Quantum computing researchers at the University of Oxford have developed a logic gate with a precision of 99.9%. That's not only a new record, it also hits the theoretical benchmark necessary to build a real quantum computer.
Logic gates are one of the crucial components inside every computer, and - for that matter - pretty much any digital system. They change inputs into outputs based on a certain logic. An AND gate, for example, will only switch on its output if both of its two inputs are activated.
The team built a quantum version by placing two atoms in a state of "quantum entanglement" - an action on one affects the other. Researchers have done this before, but this time the fidelity of the link was substantially greater than any previous attempt.
David Lucas, a co-author on the paper describing the discovery in Physical Review Letters, explains: 'A quantum logic gate is an operation which can take two independent atoms and put them into this special entangled state.

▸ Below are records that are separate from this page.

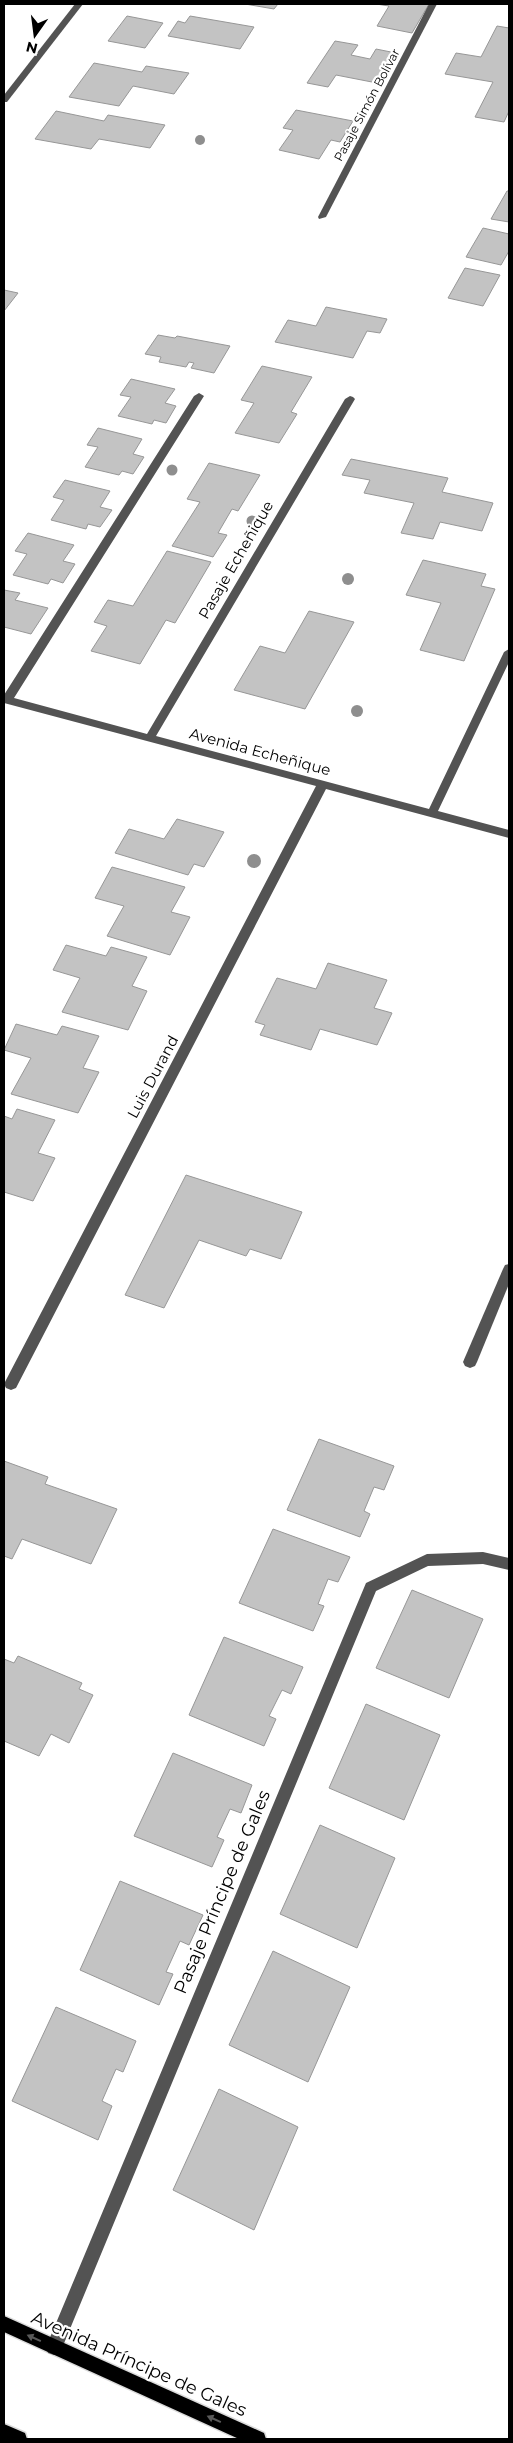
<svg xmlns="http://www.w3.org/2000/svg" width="513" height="2443" font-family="Montserrat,sans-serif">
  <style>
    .building { fill: #c3c3c3; stroke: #979797 }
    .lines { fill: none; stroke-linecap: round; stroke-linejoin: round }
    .major-casing { stroke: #dbdbdb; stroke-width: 3 }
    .minor { fill: #535353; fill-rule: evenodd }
    .major { fill: #000; fill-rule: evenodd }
    .tree { fill: #8e8e8e }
    .oneway { fill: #595959 }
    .labels { text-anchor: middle; stroke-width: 4.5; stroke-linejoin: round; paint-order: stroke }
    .far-street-label { font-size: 12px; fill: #000; stroke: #fff }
    .street-label { font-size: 15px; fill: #000; stroke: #fff }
    .near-street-label { font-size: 18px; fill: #000; stroke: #fff }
  </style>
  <rect width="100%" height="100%" fill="#fff"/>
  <g class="building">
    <polygon points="245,4 278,4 274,9"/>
    <polygon points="376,4 429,4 412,33 377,26 389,6"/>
    <polygon points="127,16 163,23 145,48 108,41"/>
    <polygon points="190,16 254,27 240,49 168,36 178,21 185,23"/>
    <polygon points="497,26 509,28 509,111 504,122 475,117 493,82 445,74 456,53 481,57"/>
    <polygon points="335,41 358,45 351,55 370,59 376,49 396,53 377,83 336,75 328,87 307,83"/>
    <polygon points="94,63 142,72 146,66 189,73 174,94 133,86 119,106 69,97"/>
    <polygon points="296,110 353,121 340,142 331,140 319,159 279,150 293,130 283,128"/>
    <polygon points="56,111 104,121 108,115 165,125 150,148 99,139 91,149 35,139"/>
    <polygon points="507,191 509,191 509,222 491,219"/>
    <polygon points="483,228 509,234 509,251 501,265 466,257"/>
    <polygon points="465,268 500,275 483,306 448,298"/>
    <polygon points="4,290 18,293 4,311"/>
    <polygon points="326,307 387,319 380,333 367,331 353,358 275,342 288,320 316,326"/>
    <polygon points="158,335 175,338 177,336 230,346 214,373 191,368 194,363 189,362 186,367 159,362 161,357 145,354"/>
    <polygon points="262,366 312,377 291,412 297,414 279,443 235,433 254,403 241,400"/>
    <polygon points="131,379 175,389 165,403 176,406 166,423 154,420 152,424 118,416 131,397 120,395"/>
    <polygon points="98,428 142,439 133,454 144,457 133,474 122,471 119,475 85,467 98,447 87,445"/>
    <polygon points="351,459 448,478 442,492 493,503 482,531 440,522 433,539 401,533 414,503 364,493 370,480 342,475"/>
    <polygon points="209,463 260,475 238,511 232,509 218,533 227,535 213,557 172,546 200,502 187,499"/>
    <polygon points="65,480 110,491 100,507 112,510 100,527 88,524 86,529 51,520 64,500 53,497"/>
    <polygon points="28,533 74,545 63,561 75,564 63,583 51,579 48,584 13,575 27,554 15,551"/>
    <polygon points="167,551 211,562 175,623 166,620 140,664 91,651 107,626 94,622 108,600 133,606"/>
    <polygon points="423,560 486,574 481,586 495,589 464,661 420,650 441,603 406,595"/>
    <polygon points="4,590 20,593 15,600 48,608 31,634 4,627"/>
    <polygon points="309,611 354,622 305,709 234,690 260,646 285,653"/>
    <polygon points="177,819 224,832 204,867 194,864 188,875 115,853 129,829 164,839"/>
    <polygon points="112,867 185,887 171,912 190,917 170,955 107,936 124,906 95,898"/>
    <polygon points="66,945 106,956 111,947 147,957 132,986 147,991 128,1030 62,1012 80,978 53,970"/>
    <polygon points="328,963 387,980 374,1008 392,1013 377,1045 320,1029 311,1050 260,1035 265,1025 255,1022 277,978 316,989"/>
    <polygon points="16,1024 57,1035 62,1026 99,1036 83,1068 99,1072 78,1113 11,1094 31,1058 4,1050"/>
    <polygon points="17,1109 55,1120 38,1153 55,1158 33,1201 4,1192 4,1116 12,1119"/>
    <polygon points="186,1175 302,1212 281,1259 250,1249 246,1256 199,1240 164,1308 125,1295"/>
    <polygon points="319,1439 394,1466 384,1490 374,1487 364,1511 370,1514 360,1537 287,1510"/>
    <polygon points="4,1461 48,1477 45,1484 117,1509 91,1564 22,1539 12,1559 4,1556"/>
    <polygon points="273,1529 350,1557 338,1582 328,1579 318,1604 324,1606 313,1631 239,1603"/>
    <polygon points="412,1590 483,1619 449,1698 376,1668"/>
    <polygon points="224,1637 303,1667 291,1694 282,1690 269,1716 276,1719 264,1746 189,1715"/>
    <polygon points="18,1656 82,1683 79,1689 93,1695 69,1743 51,1734 39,1756 4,1741 4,1659 14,1663"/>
    <polygon points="366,1704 440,1735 404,1820 329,1788"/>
    <polygon points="173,1753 252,1785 241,1813 230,1809 217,1837 224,1840 212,1867 134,1836"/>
    <polygon points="320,1825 395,1858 357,1948 280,1914"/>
    <polygon points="120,1881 203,1915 189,1945 180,1941 166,1972 173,1974 159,2005 80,1970"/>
    <polygon points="273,1951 350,1987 308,2082 229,2045"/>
    <polygon points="56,2007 136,2041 123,2072 116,2069 102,2101 112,2106 98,2140 12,2101"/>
    <polygon points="219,2089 298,2127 254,2230 173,2190"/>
  </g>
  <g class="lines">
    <defs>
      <g id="major">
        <polygon points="4,2316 264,2433 266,2439 239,2439 4,2332"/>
        <polygon points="4,2424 25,2433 27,2439 4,2439"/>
      </g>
    </defs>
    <use href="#major" class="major-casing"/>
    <g class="minor">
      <polygon points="75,4 83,4 7,102 4,102 4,95"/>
      <polygon points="429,4 437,4 326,217 319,219 318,217"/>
      <polygon points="199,393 204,396 14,698 147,734 345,399 350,396 353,397 355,399 156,736 429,809 504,652 509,649 509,662 438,811 509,830 509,838 326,789 16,1388 11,1390 6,1388 4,1384 6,1380 316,786 4,703 4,695 194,396"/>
      <polygon points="509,1264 509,1284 477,1362 475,1366 470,1368 465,1366 463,1362 503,1269 505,1265"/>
      <polygon points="483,1552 509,1558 509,1570 483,1564 428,1566 376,1591 60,2353 54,2355 48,2353 46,2347 366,1583 427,1554"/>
    </g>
    <use href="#major" class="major"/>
  </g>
  <g class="tree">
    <circle cx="200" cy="140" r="5"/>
    <circle cx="172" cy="470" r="5.5"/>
    <circle cx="252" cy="521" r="5.5"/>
    <circle cx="348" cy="579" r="6"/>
    <circle cx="357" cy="711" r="6"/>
    <circle cx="254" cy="861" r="7"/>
  </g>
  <defs><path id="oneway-solid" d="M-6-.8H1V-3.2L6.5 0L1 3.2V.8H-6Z" transform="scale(1.25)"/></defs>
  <g class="oneway">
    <use href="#oneway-solid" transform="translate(34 2338) rotate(-156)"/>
    <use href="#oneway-solid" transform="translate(214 2419) rotate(-156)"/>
  </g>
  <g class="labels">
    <g class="far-street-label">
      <text transform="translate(367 105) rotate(-62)" y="4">Pasaje Simón Bolívar</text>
    </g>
    <g class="street-label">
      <text transform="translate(236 560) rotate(-60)" y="5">Pasaje Echeñique</text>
      <text transform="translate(260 752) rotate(15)" y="5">Avenida Echeñique</text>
      <text transform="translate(153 1077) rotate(-62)" y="5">Luis Durand</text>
    </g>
    <g class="near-street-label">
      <text transform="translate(222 1892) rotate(-67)" y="6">Pasaje Príncipe de Gales</text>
      <text transform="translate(139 2364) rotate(24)" y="6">Avenida Príncipe de Gales</text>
    </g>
  </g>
  <rect width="513" height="2443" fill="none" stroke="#000000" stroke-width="10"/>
  <g transform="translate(35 35) rotate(194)" stroke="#ffffff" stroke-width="4" paint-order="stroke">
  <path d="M0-4L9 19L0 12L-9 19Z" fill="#000000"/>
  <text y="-8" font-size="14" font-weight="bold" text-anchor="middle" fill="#000000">N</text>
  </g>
</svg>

The precision of the gate is a measure of how well this works. In our case, 99.9% precision means that, on average, 999 times out of 1,000 we will have generated the entangled state correctly, and one time out of 1,000 something went wrong.
He added: "To put this in context, quantum theory says that - as far as anyone has found so far - you simply can't build a quantum computer at all if the precision drops below about 99%.
"At the 99.9% level you can build a quantum computer in theory, but in practice it could very difficult and thus enormously expensive. If, in the future, a precision of 99.99% can be attained, the prospects look a lot more favourable."
Quantum computing is one of the major challenges facing physicists right now. While the technology remains in its infancy, it holds great promise - far above traditional computing technologies.
Chris Ballance, the lead author of the paper, said: "It is not merely a different technology for computing in the same way our everyday computers work; it is at a very fundamental level a different way of processing information.
"It turns out that this quantum-mechanical way of manipulating information gives quantum computers the ability to solve certain problems far more efficiently than any conceivable conventional computer."